I write [because] writing might be all I have and that isn’t enough. I can never get it all down, and besides, there are times when I have to step away from the table, notebook, and turn to face my own life. Then there are times when it’s only coming to the notebook that I truly do face my own life.” [Writing Down the Bones by Natalie Goldberg]
So, All Her Life begins in a book with a pink shiny fabric cover, daisies, red roses, and a bluebird on the front. Now, all these years later, it is scratched and stained, with worn and torn edges, much like the life it records. Inside, though, the images are fresh. A swaddled newborn in the arms of a slim young mother, a clip of hair from a first haircut at five months, an eleven-month-old with fat rolls on her legs. A rubber doll, a rattler, a red purse for the First Christmas. A First Easter card from Grandma ‘Haffey. First word at four months: Mom-Mom, first steps at nine months, first sentence at fifteen months: Come on Daddy, dinner. First plane ride and first train ride at nine months. (I cried all the way on the plane, so they brought me home on the train. But I still have my Sky Cradle Club Certificate of Membership from American Airlines — June 25, 1950, when I flew from Memphis to Cincinnati.) “Broke last bottle July 18, 1951.” The book isn’t fleshed out. As so often happens, when the second child comes along, entries in the first child’s baby book become scarce.

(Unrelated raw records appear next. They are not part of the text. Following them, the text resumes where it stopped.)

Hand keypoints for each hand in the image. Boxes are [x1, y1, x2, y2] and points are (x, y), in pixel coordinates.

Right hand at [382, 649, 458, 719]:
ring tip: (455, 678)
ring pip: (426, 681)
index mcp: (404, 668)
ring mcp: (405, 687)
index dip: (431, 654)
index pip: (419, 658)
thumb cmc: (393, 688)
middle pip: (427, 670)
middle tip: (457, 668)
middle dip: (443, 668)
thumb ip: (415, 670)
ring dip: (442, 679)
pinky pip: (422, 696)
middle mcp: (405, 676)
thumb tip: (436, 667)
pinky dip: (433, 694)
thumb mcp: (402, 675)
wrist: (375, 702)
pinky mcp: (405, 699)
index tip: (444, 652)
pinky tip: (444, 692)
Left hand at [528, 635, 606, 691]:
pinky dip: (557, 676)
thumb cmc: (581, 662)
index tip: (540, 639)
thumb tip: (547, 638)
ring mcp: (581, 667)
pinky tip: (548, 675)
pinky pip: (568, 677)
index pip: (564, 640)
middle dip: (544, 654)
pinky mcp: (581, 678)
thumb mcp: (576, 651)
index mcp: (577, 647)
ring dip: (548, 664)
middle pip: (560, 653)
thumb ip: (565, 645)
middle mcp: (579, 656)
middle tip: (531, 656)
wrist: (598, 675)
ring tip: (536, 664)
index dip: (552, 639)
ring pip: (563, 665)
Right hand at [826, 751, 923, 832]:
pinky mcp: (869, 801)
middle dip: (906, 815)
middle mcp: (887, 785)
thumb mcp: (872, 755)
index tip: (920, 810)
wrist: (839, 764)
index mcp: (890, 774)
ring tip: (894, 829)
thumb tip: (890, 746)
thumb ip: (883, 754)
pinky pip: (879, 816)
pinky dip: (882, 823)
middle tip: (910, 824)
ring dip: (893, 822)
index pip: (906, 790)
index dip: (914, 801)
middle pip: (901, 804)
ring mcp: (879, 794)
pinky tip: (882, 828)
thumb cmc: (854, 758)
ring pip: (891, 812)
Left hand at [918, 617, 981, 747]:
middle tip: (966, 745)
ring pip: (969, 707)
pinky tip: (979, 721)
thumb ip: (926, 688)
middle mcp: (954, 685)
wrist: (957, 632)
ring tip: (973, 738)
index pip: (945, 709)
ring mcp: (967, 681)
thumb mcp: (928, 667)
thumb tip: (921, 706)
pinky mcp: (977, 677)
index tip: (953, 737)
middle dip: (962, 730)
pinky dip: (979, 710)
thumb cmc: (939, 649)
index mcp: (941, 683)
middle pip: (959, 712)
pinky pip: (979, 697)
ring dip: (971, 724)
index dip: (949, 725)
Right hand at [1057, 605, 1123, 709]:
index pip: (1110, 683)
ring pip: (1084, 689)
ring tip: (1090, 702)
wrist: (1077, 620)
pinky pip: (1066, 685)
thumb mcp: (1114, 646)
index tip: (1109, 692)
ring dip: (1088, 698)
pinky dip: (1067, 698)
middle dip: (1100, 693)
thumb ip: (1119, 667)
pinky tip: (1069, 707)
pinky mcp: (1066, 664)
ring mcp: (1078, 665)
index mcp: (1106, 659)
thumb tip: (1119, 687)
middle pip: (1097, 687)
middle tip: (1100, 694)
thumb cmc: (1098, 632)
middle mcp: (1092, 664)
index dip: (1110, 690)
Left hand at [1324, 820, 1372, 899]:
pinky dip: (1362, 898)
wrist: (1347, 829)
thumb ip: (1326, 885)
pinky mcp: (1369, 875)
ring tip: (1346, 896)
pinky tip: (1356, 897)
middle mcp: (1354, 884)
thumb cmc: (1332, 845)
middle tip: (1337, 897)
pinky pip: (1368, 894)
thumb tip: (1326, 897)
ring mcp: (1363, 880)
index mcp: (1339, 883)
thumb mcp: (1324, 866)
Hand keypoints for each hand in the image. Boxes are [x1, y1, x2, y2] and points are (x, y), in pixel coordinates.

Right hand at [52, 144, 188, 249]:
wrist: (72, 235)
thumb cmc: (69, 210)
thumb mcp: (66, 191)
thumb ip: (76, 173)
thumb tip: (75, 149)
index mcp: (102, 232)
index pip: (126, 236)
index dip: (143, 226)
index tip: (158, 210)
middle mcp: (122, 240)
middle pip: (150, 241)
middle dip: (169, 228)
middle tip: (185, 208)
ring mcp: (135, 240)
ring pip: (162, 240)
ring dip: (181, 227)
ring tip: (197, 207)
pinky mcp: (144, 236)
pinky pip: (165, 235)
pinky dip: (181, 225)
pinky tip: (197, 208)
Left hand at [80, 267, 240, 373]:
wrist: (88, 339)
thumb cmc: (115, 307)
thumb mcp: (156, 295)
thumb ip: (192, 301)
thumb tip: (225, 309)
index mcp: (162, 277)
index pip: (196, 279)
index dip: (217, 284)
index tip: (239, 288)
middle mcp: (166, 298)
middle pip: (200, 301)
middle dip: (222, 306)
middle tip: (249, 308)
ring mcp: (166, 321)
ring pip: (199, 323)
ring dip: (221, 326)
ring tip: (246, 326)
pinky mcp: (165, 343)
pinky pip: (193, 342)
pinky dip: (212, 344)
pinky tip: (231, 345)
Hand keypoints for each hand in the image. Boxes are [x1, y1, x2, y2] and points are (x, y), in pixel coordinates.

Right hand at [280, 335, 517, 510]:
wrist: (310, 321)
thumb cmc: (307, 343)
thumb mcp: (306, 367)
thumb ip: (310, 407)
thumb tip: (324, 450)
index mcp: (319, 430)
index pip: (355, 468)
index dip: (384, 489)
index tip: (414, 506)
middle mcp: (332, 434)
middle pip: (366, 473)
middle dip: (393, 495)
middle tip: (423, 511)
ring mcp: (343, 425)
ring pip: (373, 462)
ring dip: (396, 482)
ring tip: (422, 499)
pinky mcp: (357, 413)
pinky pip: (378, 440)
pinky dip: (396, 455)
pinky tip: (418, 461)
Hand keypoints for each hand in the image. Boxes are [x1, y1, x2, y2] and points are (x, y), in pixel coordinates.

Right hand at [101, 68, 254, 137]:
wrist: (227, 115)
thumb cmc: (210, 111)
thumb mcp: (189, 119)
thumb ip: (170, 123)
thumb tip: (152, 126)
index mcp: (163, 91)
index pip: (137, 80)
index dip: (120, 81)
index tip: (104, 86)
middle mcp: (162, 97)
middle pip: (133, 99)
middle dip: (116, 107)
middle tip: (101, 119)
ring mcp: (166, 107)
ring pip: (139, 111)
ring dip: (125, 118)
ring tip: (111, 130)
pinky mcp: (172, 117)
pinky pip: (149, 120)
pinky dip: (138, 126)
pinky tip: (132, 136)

My life is not important. Or remarkable. No great or interesting or memorable happenings or feats. As I look back, the most remarkable thing is the framing of my early life. A Baby Boomer, I was born at the opening of the post-war prosperity years, the 1950s, a time of hope and optimism and living the American dream. I came to my own during the turbulent 60s as the winds of change blew, with civil rights violence, Vietnam, the assassination of a president, and the first moon landing. College graduation and a wedding came in 1970. When I paste my young life on the pages of history and look at where I came from–TIME (50s, 60s) and PLACE (Mississippi Delta)–and what those early years were made of and the people and events my life nudged against, well, that is remarkable. And I want those who come after me, and of me, to know what it was like. Back then. That is why I write it down.
The Baby Doll House in Benoit, Mississippi, is being renovated! After a previous post [Oct. 27, 2007] about visiting the dilapidated and decaying old house, I got an email from Jane, whose family is from the small Delta hamlet on Highway 1 that follows the river. She says it is now privately owned and the restoration project is nearing completion. My friend Currie, from Toronto, now living in Nashville, saw it in Old House magazine last year and wanted to buy it. So did my sister, who lives in Memphis. Somebody hit paydirt! That old house has been lingering in the back of my mind until I decided to give it new life in my novel.
The house was brought to fame by the 1956 movie Baby Doll, based on a screenplay by Tennessee Williams. Baby Doll. “She’s nineteen. She makes her husband keep away–she won’t let the stranger go.” Baby Doll (Carroll Baker) is Archie’s (Karl Malden) wife in title only. They agreed to be married for one year without sex. Time’s about up, when a rival gin owner (Eli Wallach) comes into play. It’s two hours of seat-gripping sexual tension, even though Baby Doll’s constant tease of a laugh is annoying. Extremely erotic, it’s a steamy classic that still sizzles.
A lot of Benoit locals were recruited for the film. Jane’s great uncle was the town Marshall in the movie.
The movie brought to fame “baby doll” pajamas, or the shortie nightgown–a short, sleeveless, loose-fitting gown made of nylon or chiffon, with lace or ruffles and bows and ribbons. Some styles had matching bloomer-like panties. I grew up wearing them, but had no idea of the origin of the name.
The movie has a place in local history. In the book Reflections of Bolivar County, there’s a picture with a caption that says, “Mayor Jimmy Williams of Benoit outside his grocery and hardware store with movie stars Karl Malden and Carroll Baker, who were in town filming Baby Doll at the Burrus Home in 1956.”